[[ Data for analysis open ]]
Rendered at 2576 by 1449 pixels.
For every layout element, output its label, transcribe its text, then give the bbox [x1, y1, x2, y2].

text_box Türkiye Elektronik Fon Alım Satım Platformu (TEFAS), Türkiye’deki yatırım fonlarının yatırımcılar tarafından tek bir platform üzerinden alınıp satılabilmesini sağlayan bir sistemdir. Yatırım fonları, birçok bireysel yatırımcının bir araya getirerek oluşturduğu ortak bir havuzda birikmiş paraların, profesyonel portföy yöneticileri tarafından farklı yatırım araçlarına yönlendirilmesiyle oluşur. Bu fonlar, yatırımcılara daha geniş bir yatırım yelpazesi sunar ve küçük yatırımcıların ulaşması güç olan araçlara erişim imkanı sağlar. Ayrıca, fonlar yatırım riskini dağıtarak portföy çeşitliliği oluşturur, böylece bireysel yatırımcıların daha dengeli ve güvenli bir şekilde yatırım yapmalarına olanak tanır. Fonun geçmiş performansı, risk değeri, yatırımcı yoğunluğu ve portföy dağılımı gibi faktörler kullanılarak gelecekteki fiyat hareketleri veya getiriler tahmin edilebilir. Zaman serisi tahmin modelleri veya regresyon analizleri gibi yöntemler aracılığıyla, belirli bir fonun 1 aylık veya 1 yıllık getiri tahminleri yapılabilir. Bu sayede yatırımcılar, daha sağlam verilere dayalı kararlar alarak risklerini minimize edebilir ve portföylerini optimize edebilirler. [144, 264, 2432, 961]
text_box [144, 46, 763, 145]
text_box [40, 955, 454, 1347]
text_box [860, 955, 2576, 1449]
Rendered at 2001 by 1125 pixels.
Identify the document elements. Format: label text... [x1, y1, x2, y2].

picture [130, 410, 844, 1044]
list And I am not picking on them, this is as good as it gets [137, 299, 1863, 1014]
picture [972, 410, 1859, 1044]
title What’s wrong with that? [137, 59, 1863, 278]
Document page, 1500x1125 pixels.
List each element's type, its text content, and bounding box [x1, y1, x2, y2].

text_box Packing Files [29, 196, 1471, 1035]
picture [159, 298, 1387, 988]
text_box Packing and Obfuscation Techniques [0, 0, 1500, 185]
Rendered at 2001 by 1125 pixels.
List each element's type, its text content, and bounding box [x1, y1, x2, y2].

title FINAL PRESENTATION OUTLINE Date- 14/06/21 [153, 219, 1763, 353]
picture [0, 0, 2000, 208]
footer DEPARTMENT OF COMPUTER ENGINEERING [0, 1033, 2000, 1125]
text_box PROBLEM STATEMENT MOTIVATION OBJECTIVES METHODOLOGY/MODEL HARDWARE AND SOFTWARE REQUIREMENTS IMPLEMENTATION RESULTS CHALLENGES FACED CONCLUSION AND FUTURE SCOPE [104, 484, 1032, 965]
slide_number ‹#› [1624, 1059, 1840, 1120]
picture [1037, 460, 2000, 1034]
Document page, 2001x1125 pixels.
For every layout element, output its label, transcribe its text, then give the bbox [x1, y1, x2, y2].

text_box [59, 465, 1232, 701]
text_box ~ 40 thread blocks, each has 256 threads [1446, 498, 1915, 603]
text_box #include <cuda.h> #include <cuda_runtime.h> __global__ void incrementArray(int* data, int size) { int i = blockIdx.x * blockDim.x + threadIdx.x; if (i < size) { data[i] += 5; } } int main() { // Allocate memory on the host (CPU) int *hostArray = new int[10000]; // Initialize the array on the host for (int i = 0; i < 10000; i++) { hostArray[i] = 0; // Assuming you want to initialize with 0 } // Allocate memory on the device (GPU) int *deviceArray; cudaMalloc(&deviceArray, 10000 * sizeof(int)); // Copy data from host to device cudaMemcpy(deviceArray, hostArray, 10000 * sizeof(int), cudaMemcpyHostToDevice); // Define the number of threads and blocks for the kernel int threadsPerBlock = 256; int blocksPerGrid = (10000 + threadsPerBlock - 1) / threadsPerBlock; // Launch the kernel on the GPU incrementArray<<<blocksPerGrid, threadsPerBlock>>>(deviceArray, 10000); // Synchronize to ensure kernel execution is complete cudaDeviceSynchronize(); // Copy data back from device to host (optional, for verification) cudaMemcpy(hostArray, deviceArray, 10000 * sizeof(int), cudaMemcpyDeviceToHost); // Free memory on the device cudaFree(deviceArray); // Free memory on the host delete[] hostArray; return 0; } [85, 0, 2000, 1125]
[[ Data for analysis closed ]]
**Instructions for the task:** Both end lines included, restate word for word the lines above from the line with "Identify the document" to the line with "Document page, 2001x1125 pixels.", and nothing else.

**Answer to the problem:**
Identify the document elements. Format: label text... [x1, y1, x2, y2].

picture [130, 410, 844, 1044]
list And I am not picking on them, this is as good as it gets [137, 299, 1863, 1014]
picture [972, 410, 1859, 1044]
title What’s wrong with that? [137, 59, 1863, 278]
Document page, 1500x1125 pixels.
List each element's type, its text content, and bounding box [x1, y1, x2, y2].

text_box Packing Files [29, 196, 1471, 1035]
picture [159, 298, 1387, 988]
text_box Packing and Obfuscation Techniques [0, 0, 1500, 185]
Rendered at 2001 by 1125 pixels.
List each element's type, its text content, and bounding box [x1, y1, x2, y2].

title FINAL PRESENTATION OUTLINE Date- 14/06/21 [153, 219, 1763, 353]
picture [0, 0, 2000, 208]
footer DEPARTMENT OF COMPUTER ENGINEERING [0, 1033, 2000, 1125]
text_box PROBLEM STATEMENT MOTIVATION OBJECTIVES METHODOLOGY/MODEL HARDWARE AND SOFTWARE REQUIREMENTS IMPLEMENTATION RESULTS CHALLENGES FACED CONCLUSION AND FUTURE SCOPE [104, 484, 1032, 965]
slide_number ‹#› [1624, 1059, 1840, 1120]
picture [1037, 460, 2000, 1034]
Document page, 2001x1125 pixels.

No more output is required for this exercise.